Extract -
On object oriented programming

10/17/2014 04:41:00 PM
Tweetable
tl;dr() return true;

As a result of a recent promotion, I've been brushing up on my programming skills. By far the most dominant programming paradigm today is "object oriented programming," (OOP) which is a style of coding that aims to represents programs as data structures contained in objects. What is an object? Yes.

According to Smash Company, it turns out that "Object Oriented Programming is an expensive disaster which must end." The article is quite lengthy and well informed, but I think it is at once too harsh on OOP and not harsh enough.

In OOP languages everything in a program is an "object"--your program itself is an object, all of the components of your program are objects, all of the components of those components are objects--"it's objects all the way down" as the saying goes. This is where I think Smash Company was too harsh: the generic and abstract nature of the "objects" in OOP languages makes them extraordinarily flexible, allowing these languages to support a diverse range of programming styles. Rather, they argue against not so much OOP languages themselves as the programming style which is also known as "Object Oriented Programming." I think this is something of a misnomer. The programming style that has come to be associated with OOP should more precisely be called "Class-Oriented Programming" because the central tenant is that all data and functions in your code should be organized in a specific type of object called a class. Indeed, Bjarne Stroustrup, who invented the first popular OOP language originally called his creation "C with classes" instead of the later name "C++."

While you can do Class-Oriented Programming (COP) in languages like Python and Javascript, these are actually more highly general versions of the core COP languages of C++, C#, and Java which more or less torture programmers into adopting the COP style. In COP, the aim is to put all your code into classes that are separate from each other and minimize the amount of code inside the main section of your program. The classes themselves shouldn't do anything other than store your initial data. Instead, to use the data contained in a class the main program will create "instances" of the class as needed at run time, and perform all operations on these instances rather than the classes themselves. The advantage of this is that it prevents data destruction. In a non-COP program, for example, you might start with a dataset, perform some operations that change the dataset to get the desired output, but then be unable to reuse the original, unmodified dataset because it has now been altered. Ideally, a COP design prevents this problem by allowing you to call additional, separate instances of the original dataset (ie, the class) for each separate routine you are performing, without ever modifying the original data. This is called "abstraction," one of the three pillars of COP (note, I'm use the term "abstraction" through out this post generically to refer to a few separate but related OOP concepts: abstraction, encapsulation, and information hiding. Sources disagree on the exact definitions, which aren't really relevant here.).

But more likely than not, your program does not consist of doing a series of identical routines on identical datasets, but instead performs distinct routines on a set of related datasets. You could just make separate classes for each type of dataset and leave it at that. But if the types are related to each other, then they probably have a lot of common features that would require you to copy and paste identical chunks of code, and that's just a pain in the butt, especially when, months from now, someone asks for additional parameters to be included in all the data and you have to change every single dataset type you use. For this, COP offers inheritance. You still have to define as many classes as you have types, but if you create one or more additional parent classes where you put all the common code the types share, you can save time by simply telling the child classes to inherit this code from the parent classes. Indeed, "inheritance" is usually cited as the second pillar of COP.

Job A - Summarize the post on object oriented programming in two sentences.
The records have no connection to the post.

Supplied records -
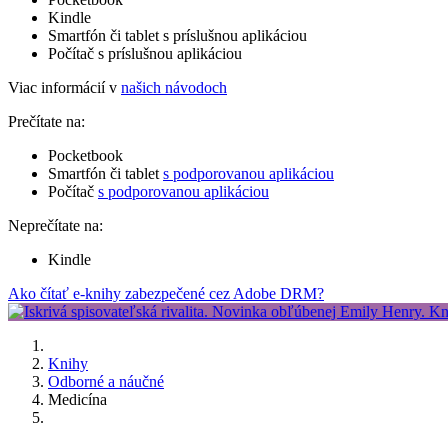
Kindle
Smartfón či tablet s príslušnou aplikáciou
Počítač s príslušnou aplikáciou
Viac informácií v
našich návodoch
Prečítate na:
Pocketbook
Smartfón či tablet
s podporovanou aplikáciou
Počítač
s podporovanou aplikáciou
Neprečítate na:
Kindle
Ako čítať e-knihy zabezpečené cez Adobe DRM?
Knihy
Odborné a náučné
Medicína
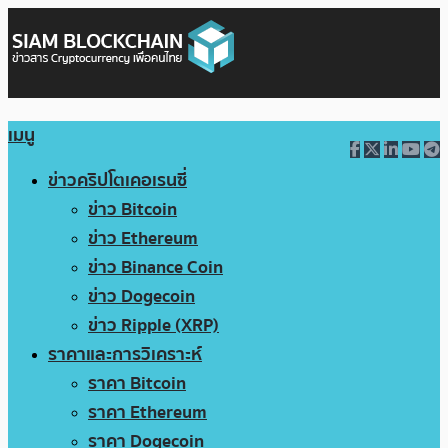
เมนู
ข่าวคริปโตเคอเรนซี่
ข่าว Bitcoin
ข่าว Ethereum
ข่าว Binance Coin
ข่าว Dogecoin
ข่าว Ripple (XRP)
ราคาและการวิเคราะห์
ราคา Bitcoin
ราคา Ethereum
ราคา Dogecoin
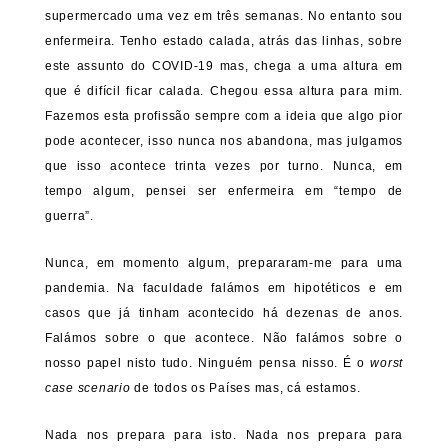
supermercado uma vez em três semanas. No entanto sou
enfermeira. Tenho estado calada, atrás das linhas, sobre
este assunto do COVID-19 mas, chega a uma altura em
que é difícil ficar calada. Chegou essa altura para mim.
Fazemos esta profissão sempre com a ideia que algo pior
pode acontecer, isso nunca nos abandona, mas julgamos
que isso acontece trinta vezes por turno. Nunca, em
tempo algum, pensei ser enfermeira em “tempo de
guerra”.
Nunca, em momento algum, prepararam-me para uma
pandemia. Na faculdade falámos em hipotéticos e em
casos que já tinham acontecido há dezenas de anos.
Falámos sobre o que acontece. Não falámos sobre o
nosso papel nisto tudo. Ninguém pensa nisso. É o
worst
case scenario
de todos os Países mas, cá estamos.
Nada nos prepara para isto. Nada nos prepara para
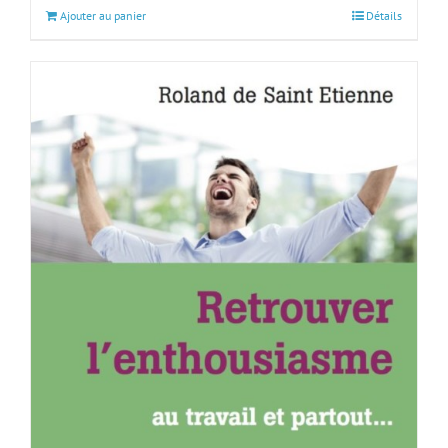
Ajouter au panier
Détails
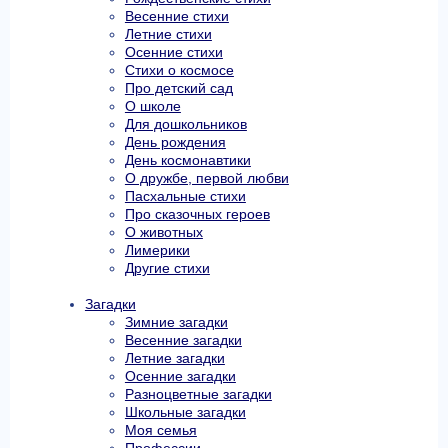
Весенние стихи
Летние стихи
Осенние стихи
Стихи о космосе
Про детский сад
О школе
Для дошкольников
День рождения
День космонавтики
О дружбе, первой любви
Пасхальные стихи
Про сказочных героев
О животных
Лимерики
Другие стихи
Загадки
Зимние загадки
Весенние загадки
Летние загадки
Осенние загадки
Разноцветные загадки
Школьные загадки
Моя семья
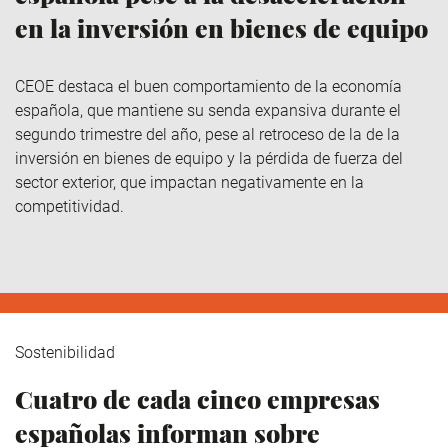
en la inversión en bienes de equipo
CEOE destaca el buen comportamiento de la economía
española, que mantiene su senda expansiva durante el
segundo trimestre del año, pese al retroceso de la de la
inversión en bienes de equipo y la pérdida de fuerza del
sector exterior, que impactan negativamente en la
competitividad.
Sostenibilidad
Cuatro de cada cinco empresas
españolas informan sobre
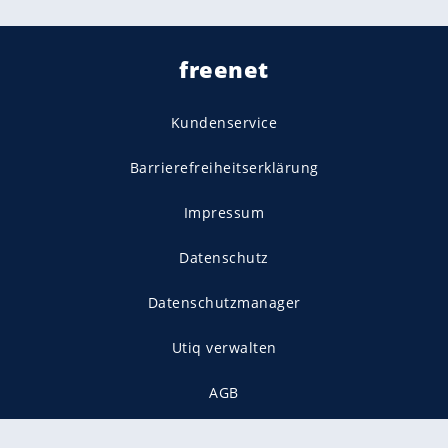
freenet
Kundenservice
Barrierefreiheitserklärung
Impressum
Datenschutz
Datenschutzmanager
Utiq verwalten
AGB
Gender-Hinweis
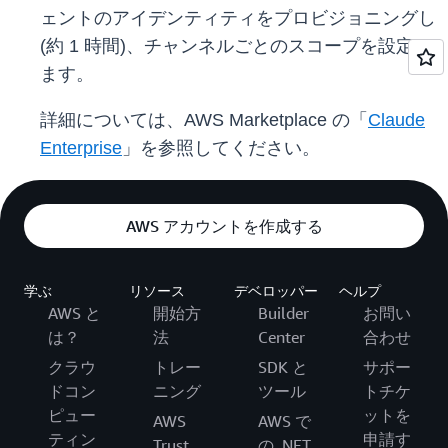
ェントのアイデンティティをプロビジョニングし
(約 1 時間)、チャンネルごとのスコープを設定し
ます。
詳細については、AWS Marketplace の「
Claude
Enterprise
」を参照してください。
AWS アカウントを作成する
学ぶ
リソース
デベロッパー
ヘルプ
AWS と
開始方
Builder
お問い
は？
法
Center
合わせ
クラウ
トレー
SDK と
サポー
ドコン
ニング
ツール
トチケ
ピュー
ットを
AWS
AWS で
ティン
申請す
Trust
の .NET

Job B - Turn everything in the records from the line containing "en la inversión en bienes de equipo" down to the end of the records into a JSON list of strings, one string per line, with blank lines omitted and the pictures left out.

Answer space A - The post argues that the Smash Company article is too harsh on OOP languages, whose generic objects make them flexible. It also argues that the style the article attacks should be called Class-Oriented Programming, and it explains how that style uses instances of classes to keep original data unaltered (abstraction) and parent classes to share common code among related types (inheritance).

Answer space B -
[
  "en la inversión en bienes de equipo",
  "CEOE destaca el buen comportamiento de la economía",
  "española, que mantiene su senda expansiva durante el",
  "segundo trimestre del año, pese al retroceso de la de la",
  "inversión en bienes de equipo y la pérdida de fuerza del",
  "sector exterior, que impactan negativamente en la",
  "competitividad.",
  "Sostenibilidad",
  "Cuatro de cada cinco empresas",
  "españolas informan sobre",
  "freenet",
  "Kundenservice",
  "Barrierefreiheitserklärung",
  "Impressum",
  "Datenschutz",
  "Datenschutzmanager",
  "Utiq verwalten",
  "AGB",
  "Gender-Hinweis",
  "ェントのアイデンティティをプロビジョニングし",
  "(約 1 時間)、チャンネルごとのスコープを設定し",
  "ます。",
  "詳細については、AWS Marketplace の「",
  "Claude",
  "Enterprise",
  "」を参照してください。",
  "AWS アカウントを作成する",
  "学ぶ",
  "リソース",
  "デベロッパー",
  "ヘルプ",
  "AWS と",
  "開始方",
  "Builder",
  "お問い",
  "は？",
  "法",
  "Center",
  "合わせ",
  "クラウ",
  "トレー",
  "SDK と",
  "サポー",
  "ドコン",
  "ニング",
  "ツール",
  "トチケ",
  "ピュー",
  "ットを",
  "AWS",
  "AWS で",
  "ティン",
  "申請す",
  "Trust",
  "の .NET"
]